The years-long search to bring an independent grocery store to Long Beach took a large step toward becoming a reality last week after the organizers behind the Long Beach Grocery Co-op announced they had found a tentative location.
Damon Lawrence, the executive director of the co-op, told the Post that the group has entered into a memorandum of understanding with Century Housing to occupy a bottom-floor unit of The Beacon housing development that was recently completed at the intersection of Long Beach Boulevard and Anaheim Street.
The Beacon is one of the most recent city efforts to build affordable housing near the Downtown core. The $80 million project includes two structures, Beacon Place and Beacon Pointe, with 121 affordable senior units and 39 supportive housing units. It could also soon hold the city’s first grocery co-op.

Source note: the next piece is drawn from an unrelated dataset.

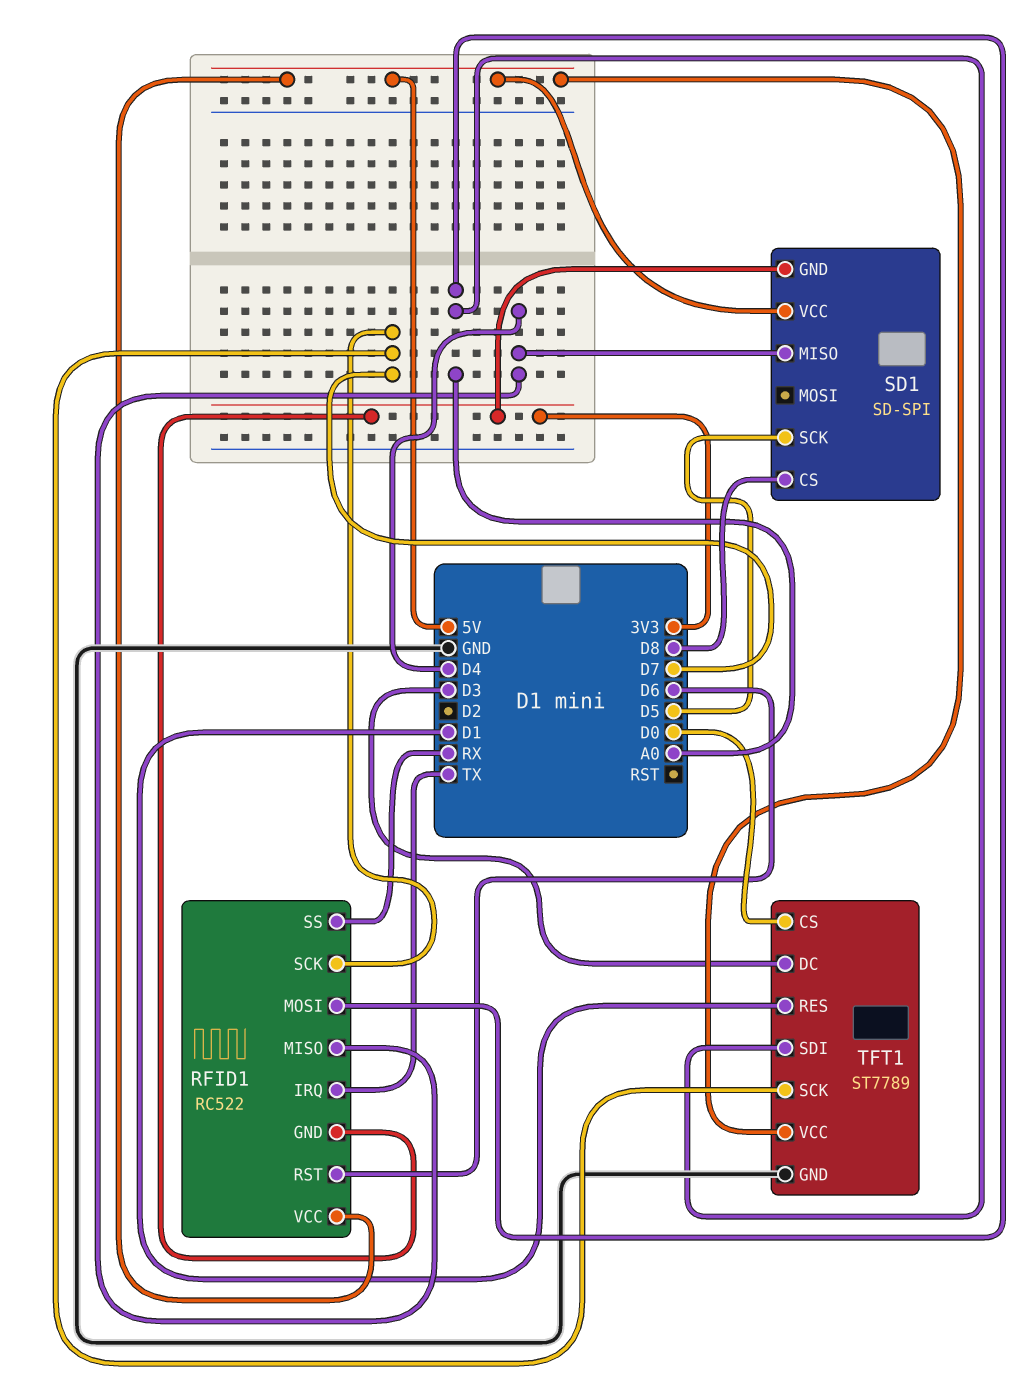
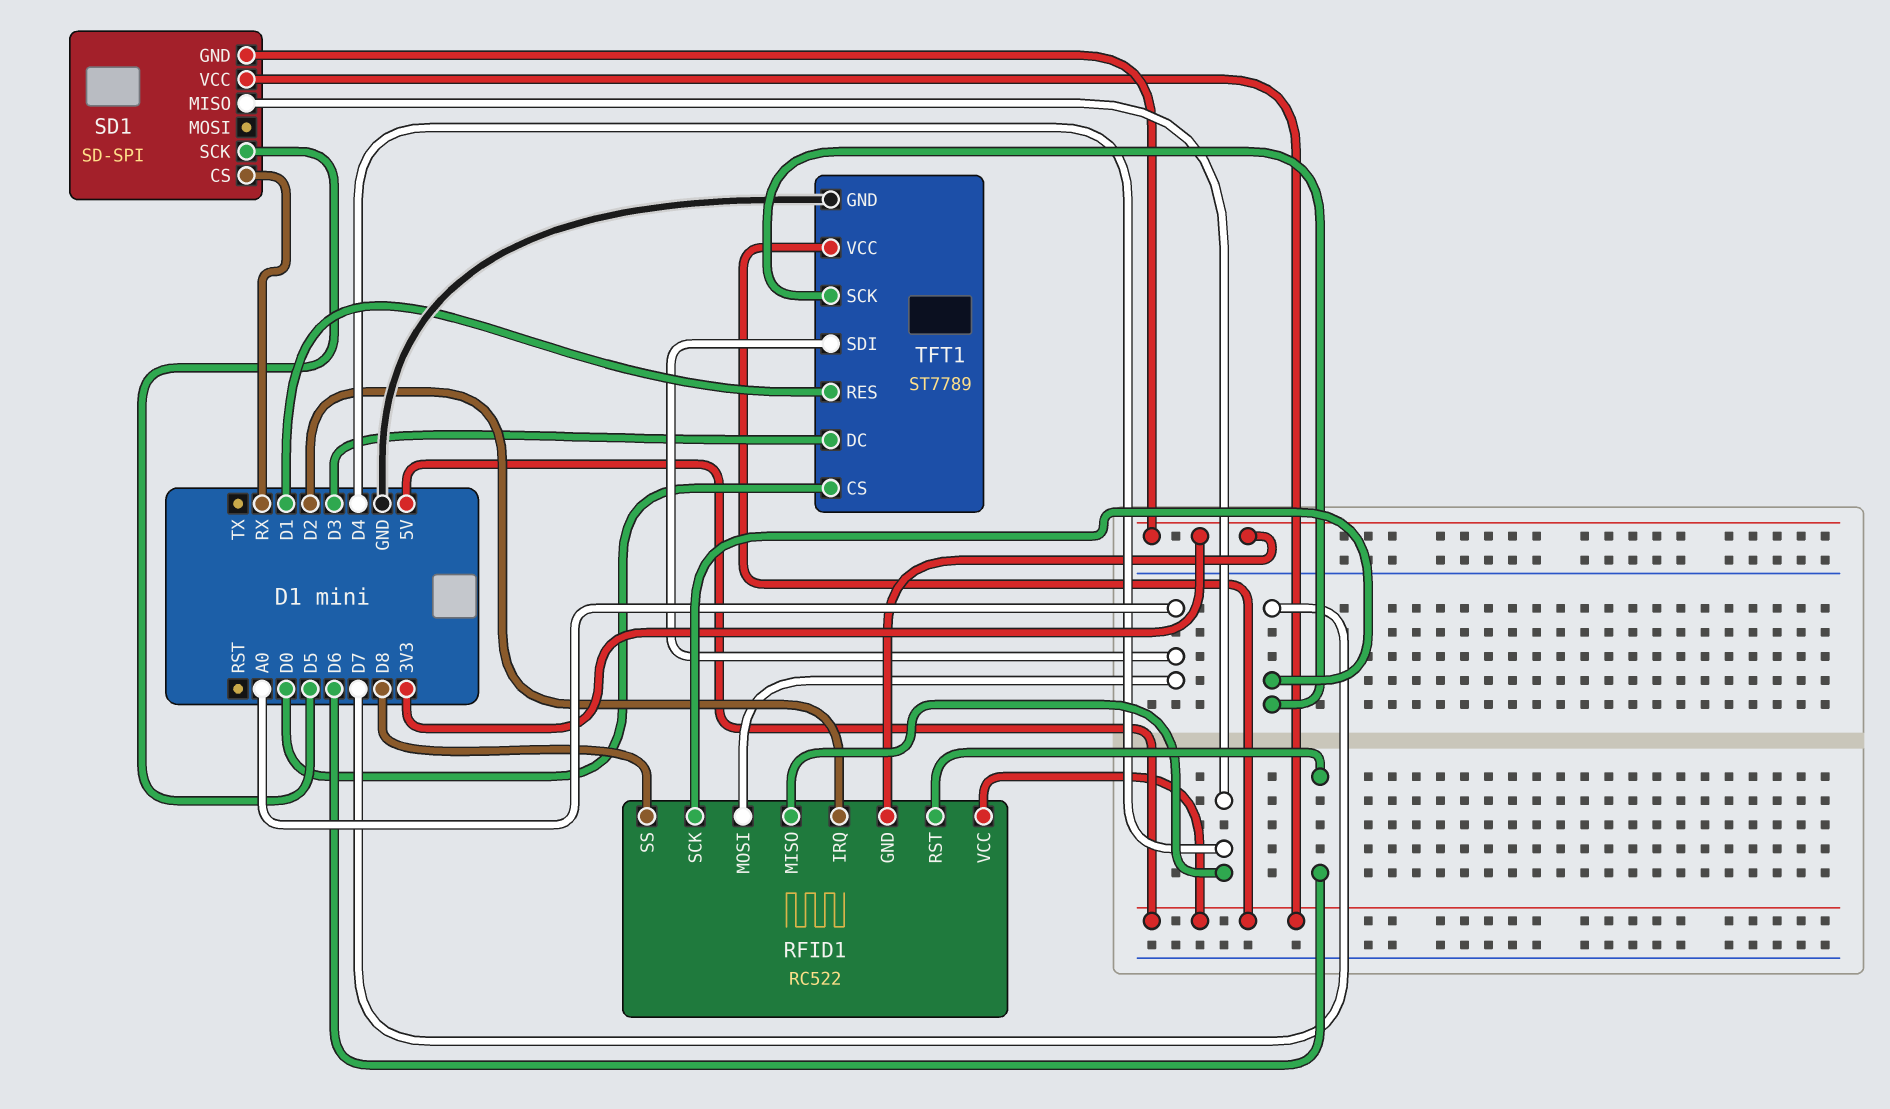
RFID1 pin IRQ: TX -> D2
RFID1 pin SS: RX -> D8
SD1 pin CS: D8 -> RX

Lawrence said he’s excited about the potential partnership because one the group’s key goals was to provide quality, affordable groceries to areas of town that are in “food deserts” where fresh, healthy foods are scarce. While the group had scouted locations across the city, Lawrence said the Beacon is an ideal fit for what the co-op hopes to represent.
“We’re not in a location where people already have full access,” Lawrence said of the potential of being located at The Beacon. “The accessibility to Downtown and how Downtown is being developed and them not having this type of grocery store close to them, they would be able to just get on the metro, go shop and go home via the Metro.”
But first the co-op has a lot of work to do.
It must double its current membership from about 400 members to 800 members and it has just four months to accomplish that. Becoming a member of the co-op will cost someone $250, a total that the group allows to be paid over a span of time or in one lump sum.
Members and employees hold shares in the business, with each membership ensuring a vote on issues pertaining to day-to-day operations and on how profits should be spent.
If they’re able to get to 800 members before the mid-June deadline, then it will start another four-month process of gathering capital investments to open the store. The cost is a projected to be $1.4 million, according to Lawrence.
“We know that this is definitely possible,” he said, acknowledging that other co-ops in the country have had to surpass larger capital campaign goals. “We’ll be working on the capital campaign right away. I think in a city the size of Long Beach it shouldn’t be a problem.”
Lawrence said that one of the biggest problems the group had, aside from explaining what a co-op is, was answering the question of where it would be located. Until last week the group had no real definitive answer.
But after a year of negotiations with Century Housing, they were able to strike a tentative agreement where the space will be blocked out for the next four months while the co-op seeks additional members. A representative from Century Housing was not able to be reached for comment.
Lawrence said it’s going to be an “all-out blitz” to double its membership where the co-op will be asking current members to serve as surrogates and recruit additional members.
“What we want people to know is what this means, what it means for Long Beach and what the possibilities are going forward with the co-op and having this kind of business structure in the city which Long Beach is sorely missing,” Lawrence said.